Website still under construction...but the store is OPEN:

http://www.wforaceway.com/

WFO raceway
4925 Jackman Rd (mirace mile ,store #11)
Toledo,Ohio
43613

1/24 drags and 1/24 8 lane road corse....possible HO track to be added..

Rentals are up and running..

first road corse racing class is PARMA 4" flexi nascar...weds and fridays

Will post more as it comes available.


----------



## twolff (May 11, 2007)

Hours of operation?
How much is track time?
Are smelly tire dressings permitted?

I've still got my 1/24th scale stuff from like 13-15 years ago


----------



## Crimnick (May 28, 2006)

twolff said:


> Hours of operation?
> How much is track time?
> Are smelly tire dressings permitted?
> 
> I've still got my 1/24th scale stuff from like 13-15 years ago


12:00pm to 10:00pm 7days (tentative)

With car and controller:

15min - $6
30min - $10
60min - $18

------

With your own car and controller:

15min - $4 
30min - $7
60min - $12

Tire dressings are permitted..check with owner for allowed substances..(dressing on site)

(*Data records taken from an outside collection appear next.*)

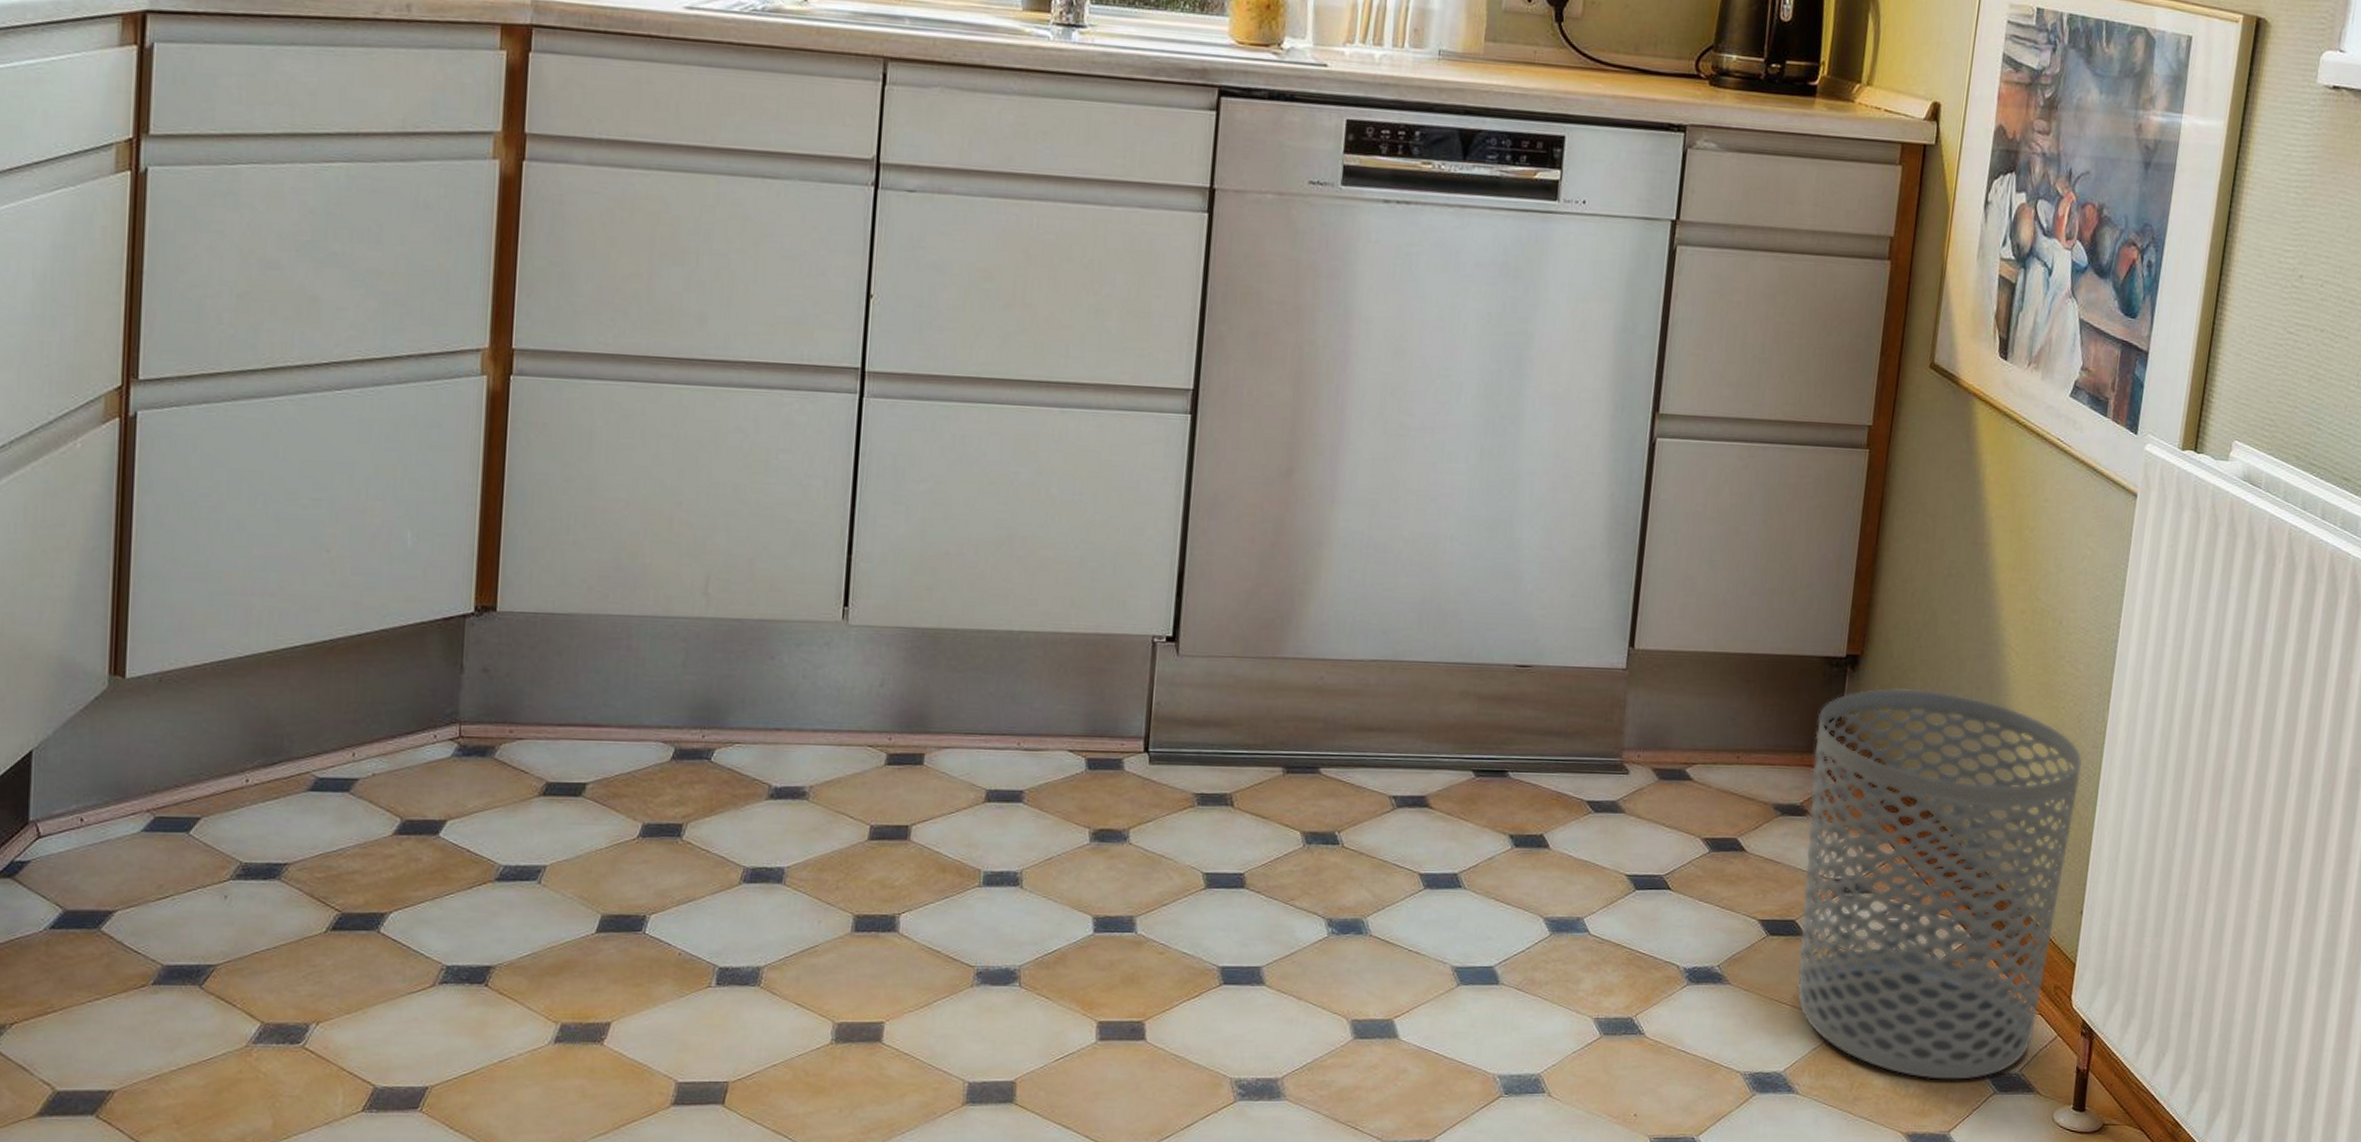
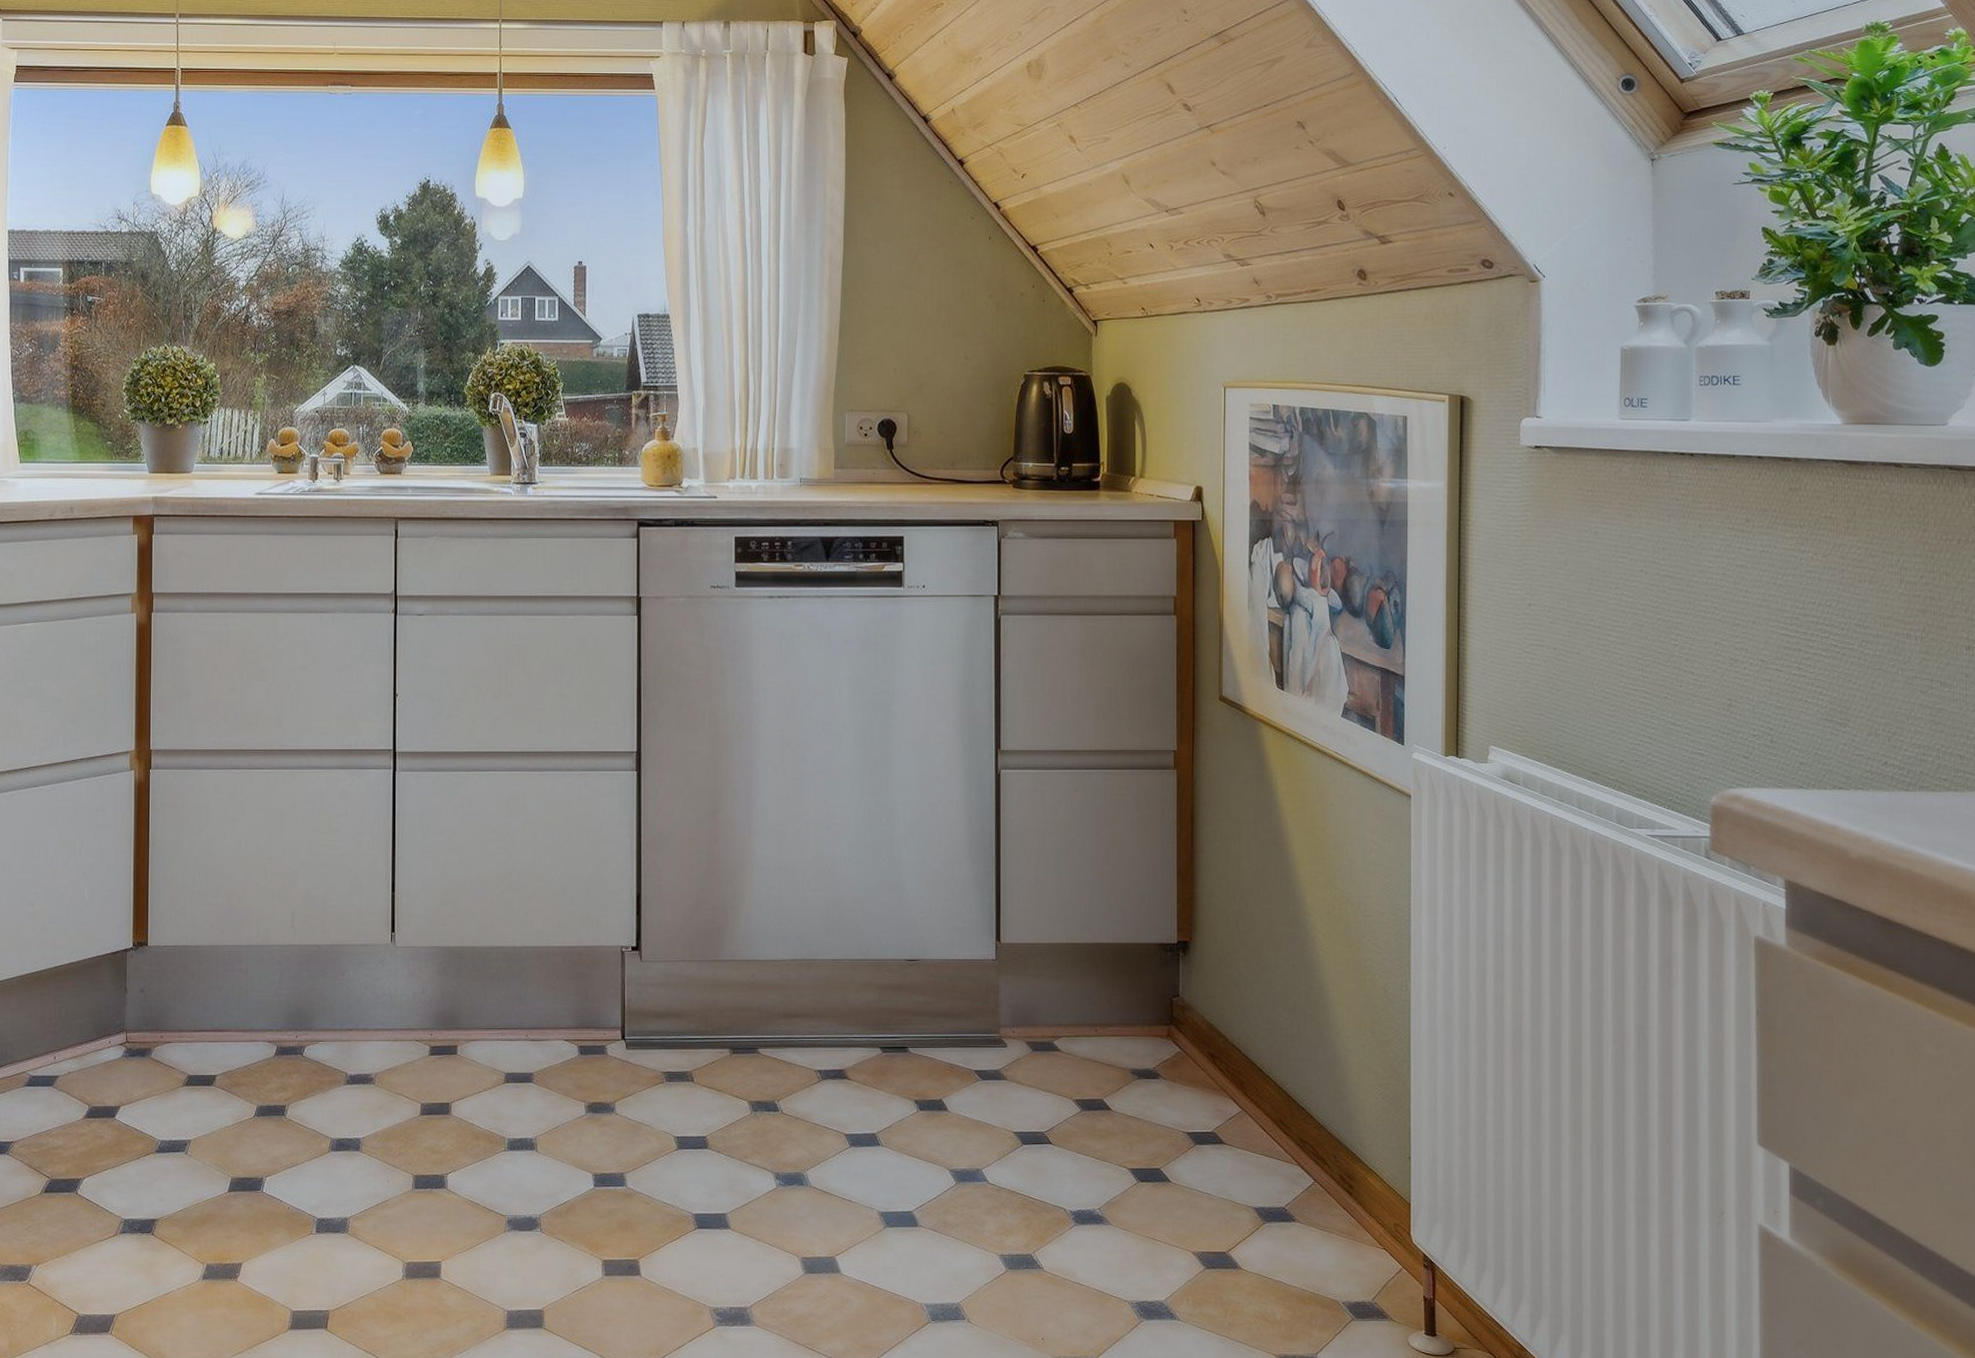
waste bin: present [1796,688,2083,1080] -> none [1159,968,1393,1308]

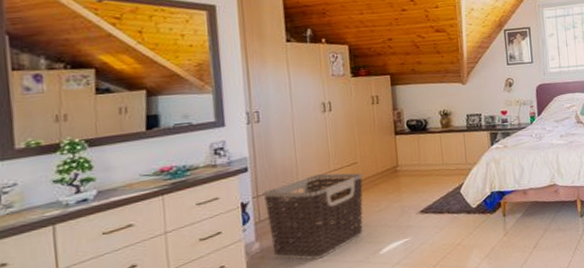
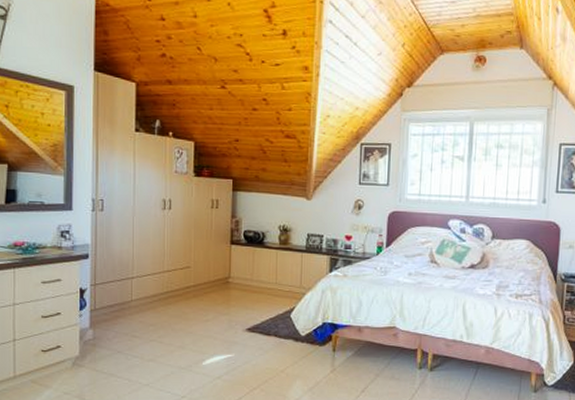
clothes hamper: present [263,173,363,260] -> none [100,273,195,357]

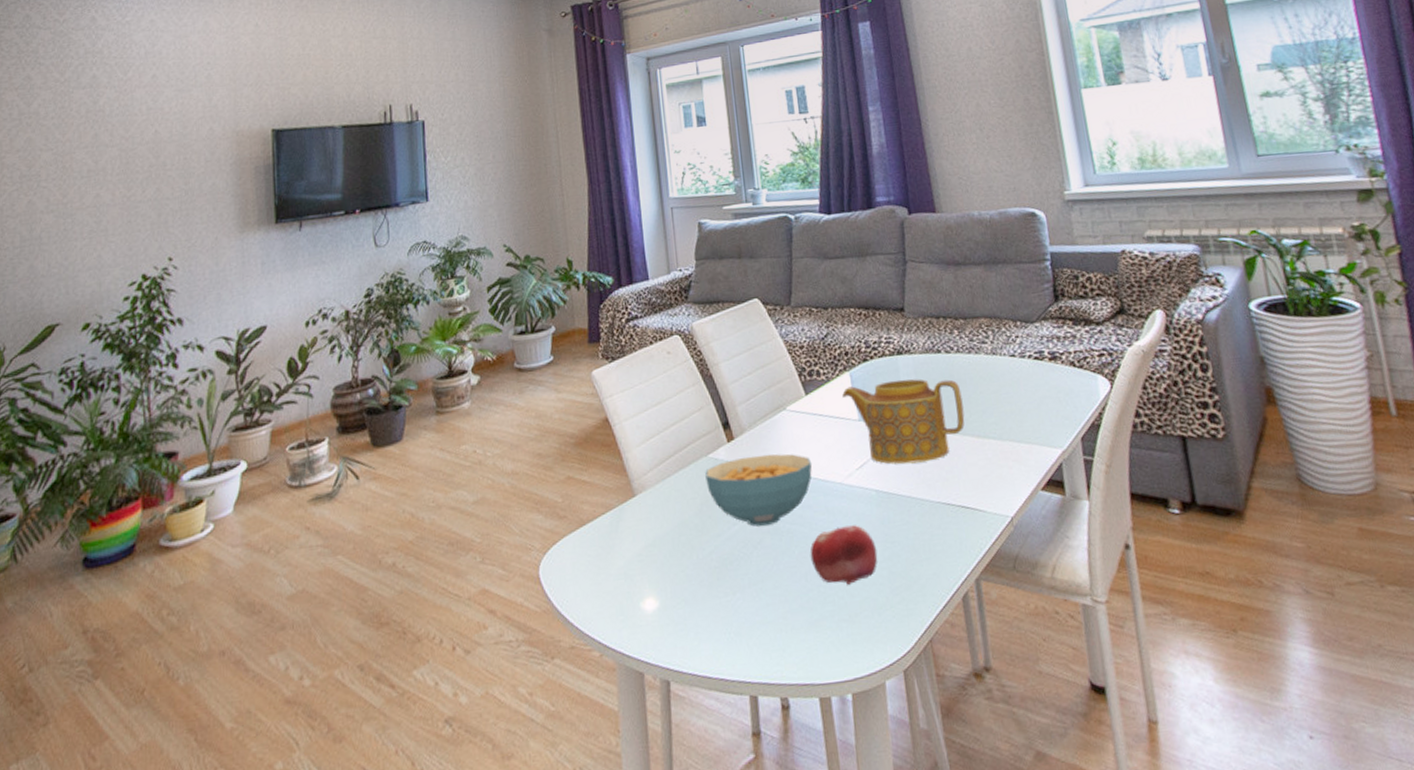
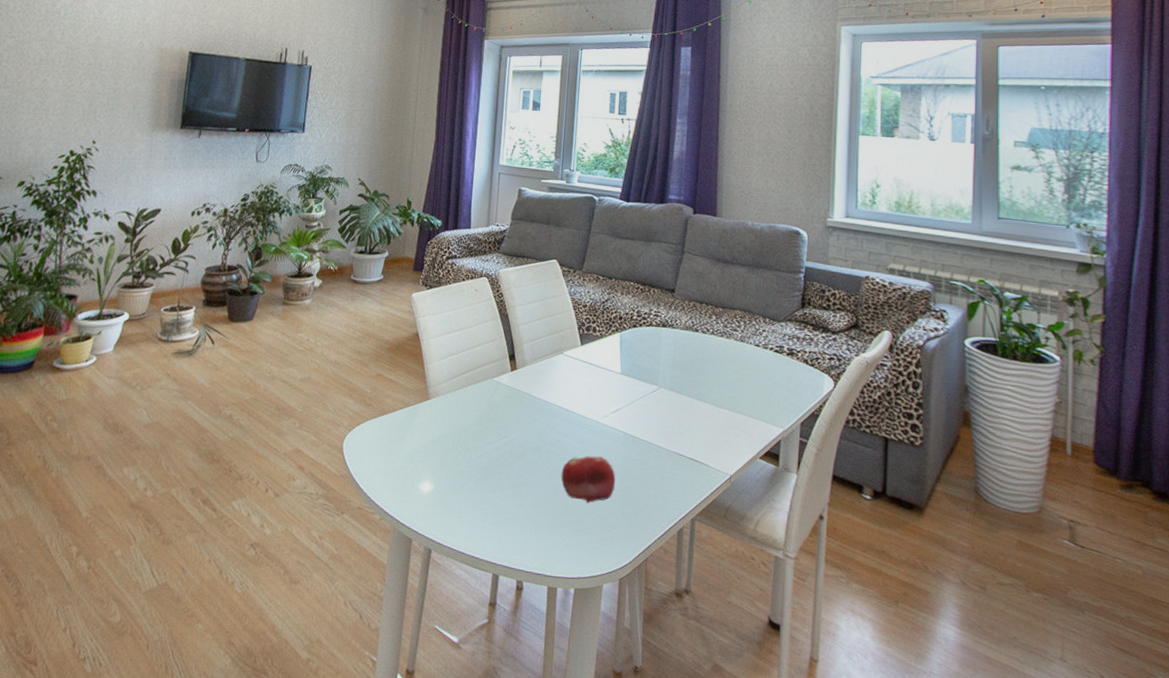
cereal bowl: present [705,454,813,527] -> none [488,385,576,443]
teapot: present [842,379,965,465] -> none [611,345,709,418]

Store is litterally still being set up....Still working out drag rates and workng on the dragstrip...

Owner is planning a 1:1 car show with music for grand opening...


----------



## twolff (May 11, 2007)

I'll swing by it in the next couple weeks and check it out. I'd give a box stock or Womp class a go. I raced a little stock back then until some of the guys got way too serious and sucked all the fun out of it.


----------